COURTSIDE: Milosevic Trial

Serbian journalist links Ultra-nationalist with Vukovar massacre.

COURTSIDE: Milosevic Trial

Serbian journalist links Ultra-nationalist with Vukovar massacre.

Saturday, 19 October, 2002

A Belgrade reporter last week named the Serbian nationalist politician Vojislav Seselj, who contested Serbia's recent presidential election, as commander of paramilitary forces involved in the massacre of civilians at Vukovar in 1991.

Appearing as a prosecution witness, Jovan Dulovic, from the independent Belgrade magazine Vreme, said Seselj, commander of a unit called the Chetniks or the Seseljians, told him, "Not a single Ustashe (Croat extremist) must leave Vukovar alive."

He said 200 patients were taken from the hospital by the Yugoslav National army, JNA, then handed to a territorial defence unit, a local group of army reservists, and later massacred by paramilitary units at the Ovcara farming complex.

Dulovic said a woman, named Dragica, boasted of being a Seselj volunteer and said she had killed several Croat men in the massacre.

Another volunteer, also claiming to work for Seselj, bragged about "killing Croats at Ovcara" in an eight-hour orgy that lasted until 1am, with victims "wailing and begging not to be killed".

Dulovic said the next day a territorial defense officer, Stanko Vujanovic, told him he had not had enough of his own men to guard the prisoners "and therefore had to deploy drunken Seseljians" who he said were now boasting of the massacre.

Reporter Dejan Anastasijevic, also from Vreme, named General Aleksandar Vasiljevic, former JNA counter-intelligence chief, as his source for stories published about the army's transfer of the patients to the territorial defence.

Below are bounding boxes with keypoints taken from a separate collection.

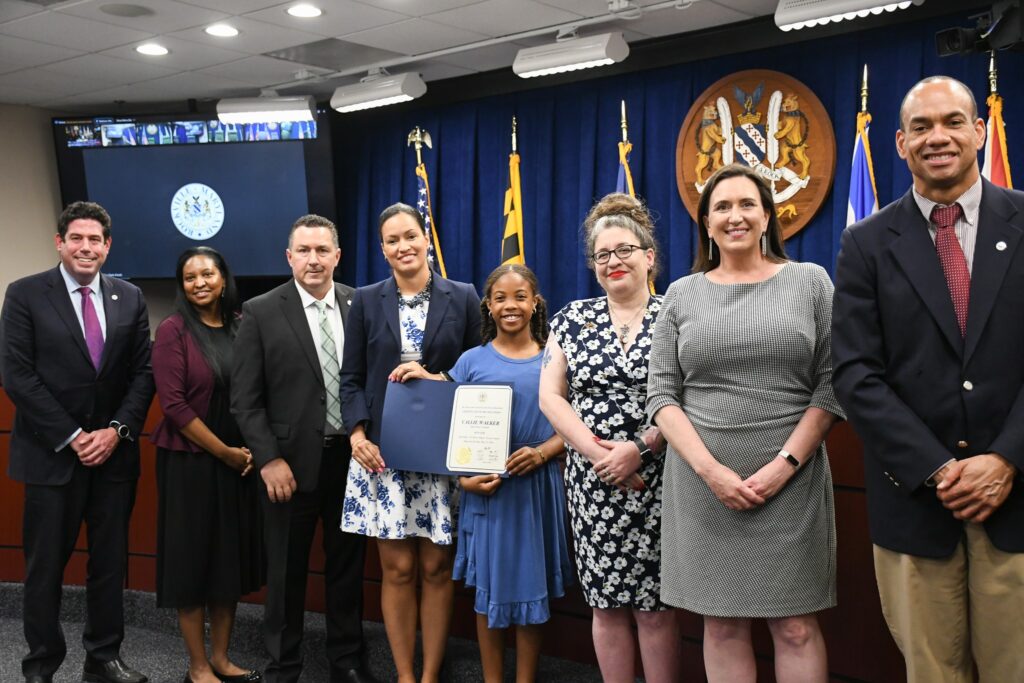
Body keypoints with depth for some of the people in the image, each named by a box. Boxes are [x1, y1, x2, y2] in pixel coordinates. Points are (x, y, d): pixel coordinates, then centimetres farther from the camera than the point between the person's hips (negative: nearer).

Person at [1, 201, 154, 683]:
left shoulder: (130, 298, 7)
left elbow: (143, 372, 6)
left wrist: (117, 430, -8)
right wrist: (72, 437, -13)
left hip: (114, 452, 3)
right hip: (52, 454, -3)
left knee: (110, 562, 10)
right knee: (45, 567, 5)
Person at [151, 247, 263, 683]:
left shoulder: (242, 326, 4)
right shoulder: (173, 331, -9)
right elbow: (174, 405, -15)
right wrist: (224, 452, -14)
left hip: (241, 461, 5)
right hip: (190, 461, -5)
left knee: (232, 555, 11)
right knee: (193, 555, 3)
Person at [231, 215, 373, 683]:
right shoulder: (260, 313, -4)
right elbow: (245, 398, -5)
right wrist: (269, 460, -11)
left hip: (352, 457, 2)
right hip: (291, 461, -2)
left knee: (347, 566, 13)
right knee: (286, 571, 10)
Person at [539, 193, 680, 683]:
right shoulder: (573, 318, 8)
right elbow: (550, 395, 2)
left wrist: (638, 449, -17)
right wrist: (597, 450, -11)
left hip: (655, 481, -2)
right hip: (592, 482, 2)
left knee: (654, 607, 2)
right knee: (606, 603, 8)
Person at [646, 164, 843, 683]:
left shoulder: (810, 281, 4)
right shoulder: (682, 294, 7)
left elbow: (832, 383, 0)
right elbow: (661, 393, 3)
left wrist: (785, 464, -11)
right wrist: (710, 469, -10)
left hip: (791, 481, -1)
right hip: (702, 480, 1)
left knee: (796, 626, 1)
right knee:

Anastasijevic said he could reveal his source because Vasiljevic, named in Milosevic's indictment as participant in a "joint criminal enterprise", wanted to testify in Milosevic's trial.

Seselj, leader of the Serbian Radical Party, came third in the first round of presidential elections this month.

Anastasijevic named Radovan Stojicic, nicknamed "Badza", an official from the Serbian state security service, as commander of the territorial defense units in eastern Slavonija, which received the patients.

Dulovic said he had seen a letter from former Serbia's defence minister Tomislav Simovic complaining about Serbian paramilitary units, "the main objective of which was not to fight the enemy, but to loot and molest innocent civilians of Croatian nationality".

The letter said these units forced ethnic Croat villagers to walk across a mine field, killing 17, and suggested the JNA should disarm paramilitary formations, a suggestion never taken up.

Prosecutor Geoffrey Nice requested protective measures for some of the witnesses still to appear, saying these were "individuals exposed to a high level of risk". Prosecutor Dermot Groome said protected witness C-004 had "received threats".

The Belgrade journalists were offered the right to testify anonymously but both declined. Part of their testimony was held in closed session.

Milosevic is charged with crimes against humanity, grave breaches of the Geneva Conventions and violations of the laws or customs of war. He is conducting his own defence and denies all charges.

Chris Stephen, IWPR Bureau Chief in The Hague.